_SUPPLIED TEXT:_
......
2015/01/07 by nikkiledford
The New Year means New Years Resolutions. Everyone’s chanting, “New Year, New You!” You’ve likely read posts online about making this year “Your Best Year Yet!” Or maybe you’ve read a recent magazine article showing you “How to Stick to your New Year’s Resolutions“. You may have written them in a journal, or posted them on Facebook, or maybe just made a mental list.
One Question: How are you doing so far?
I recently pulled up a list of 2014’s most popular new year’s resolutions. It should come as no surprise that the number ONE resolution was to Lose Weight. If the past is any indication of the future, I would guess that 2015’s most popular resolutions follow the same line.
There’s one more statistic that seems to give an important insight into this yearly collective obsession. The percent of people who find success in achieving their resolutions? EIGHT percent.
Not very impressive odds in my opinion. No wonder we feel it necessary renew these promises year in and year out. When exactly did we assume the belief that by shifting from December 31st to January 1st we will be magically imbued with the ability to transform into the elusive “New You”.
And why do we engage in this practice even though it seems fairly obvious that it’s not very effective? I mean, that 92% failure rate is pretty depressing. And the practice itself strikes me as remarkably self-defeating given the evidence. Especially when you consider that even the most motivated and self-disciplined people are statistically unlikely to achieve their resolution goals.
I should make you aware that I’m one of those people. If I feel passionate about something (like rearranging my bedroom furniture, doing a 30 day yoga challenge, or being my own boss) I do it. Full force. If it’s important to me, it’s getting done. So you would think, that I would be a prime candidate for the 8%, right?
......
Dataset entries
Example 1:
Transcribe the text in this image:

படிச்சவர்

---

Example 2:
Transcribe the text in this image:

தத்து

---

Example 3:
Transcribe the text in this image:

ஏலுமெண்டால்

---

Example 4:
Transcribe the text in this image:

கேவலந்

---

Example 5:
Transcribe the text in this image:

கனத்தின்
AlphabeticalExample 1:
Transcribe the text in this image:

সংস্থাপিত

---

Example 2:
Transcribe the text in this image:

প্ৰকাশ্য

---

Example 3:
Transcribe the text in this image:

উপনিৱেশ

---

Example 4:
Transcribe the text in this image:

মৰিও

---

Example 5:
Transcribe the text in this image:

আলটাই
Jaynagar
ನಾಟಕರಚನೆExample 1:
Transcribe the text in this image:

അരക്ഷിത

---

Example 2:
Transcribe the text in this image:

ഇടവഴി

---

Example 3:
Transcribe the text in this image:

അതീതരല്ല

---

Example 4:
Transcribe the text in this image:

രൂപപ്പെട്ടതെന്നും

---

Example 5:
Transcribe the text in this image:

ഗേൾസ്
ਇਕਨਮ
......
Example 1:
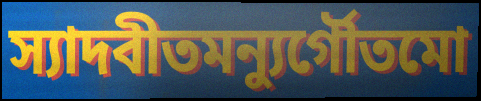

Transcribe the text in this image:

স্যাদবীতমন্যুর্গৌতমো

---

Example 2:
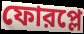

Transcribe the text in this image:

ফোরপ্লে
......
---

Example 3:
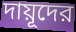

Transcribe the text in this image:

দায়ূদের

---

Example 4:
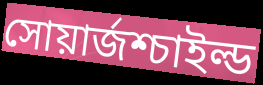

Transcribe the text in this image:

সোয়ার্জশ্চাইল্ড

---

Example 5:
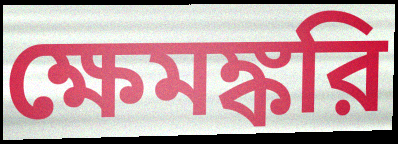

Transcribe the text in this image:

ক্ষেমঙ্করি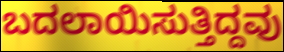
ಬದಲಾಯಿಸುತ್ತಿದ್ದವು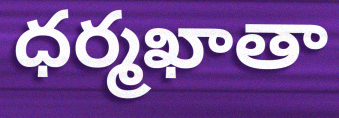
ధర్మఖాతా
......
_PROBLEMS TO SOLVE:_
a) Write out the section of the post on New Year's resolutions that begins with the words containing "I should make" and ends with "the 8%, right?".
b) Answer these questions from the post on New Year's resolutions:
(i) What was the most popular resolution on the 2014 list?
(ii) What percent of people achieve their resolutions?
(iii) Which three activities are given as examples of things the writer feels passionate about?

_TASK SOLUTIONS:_
a)
I should make you aware that I’m one of those people. If I feel passionate about something (like rearranging my bedroom furniture, doing a 30 day yoga challenge, or being my own boss) I do it. Full force. If it’s important to me, it’s getting done. So you would think, that I would be a prime candidate for the 8%, right?

b)
(i) Lose Weight
(ii) Eight percent
(iii) Rearranging the bedroom furniture, doing a 30 day yoga challenge and being one's own boss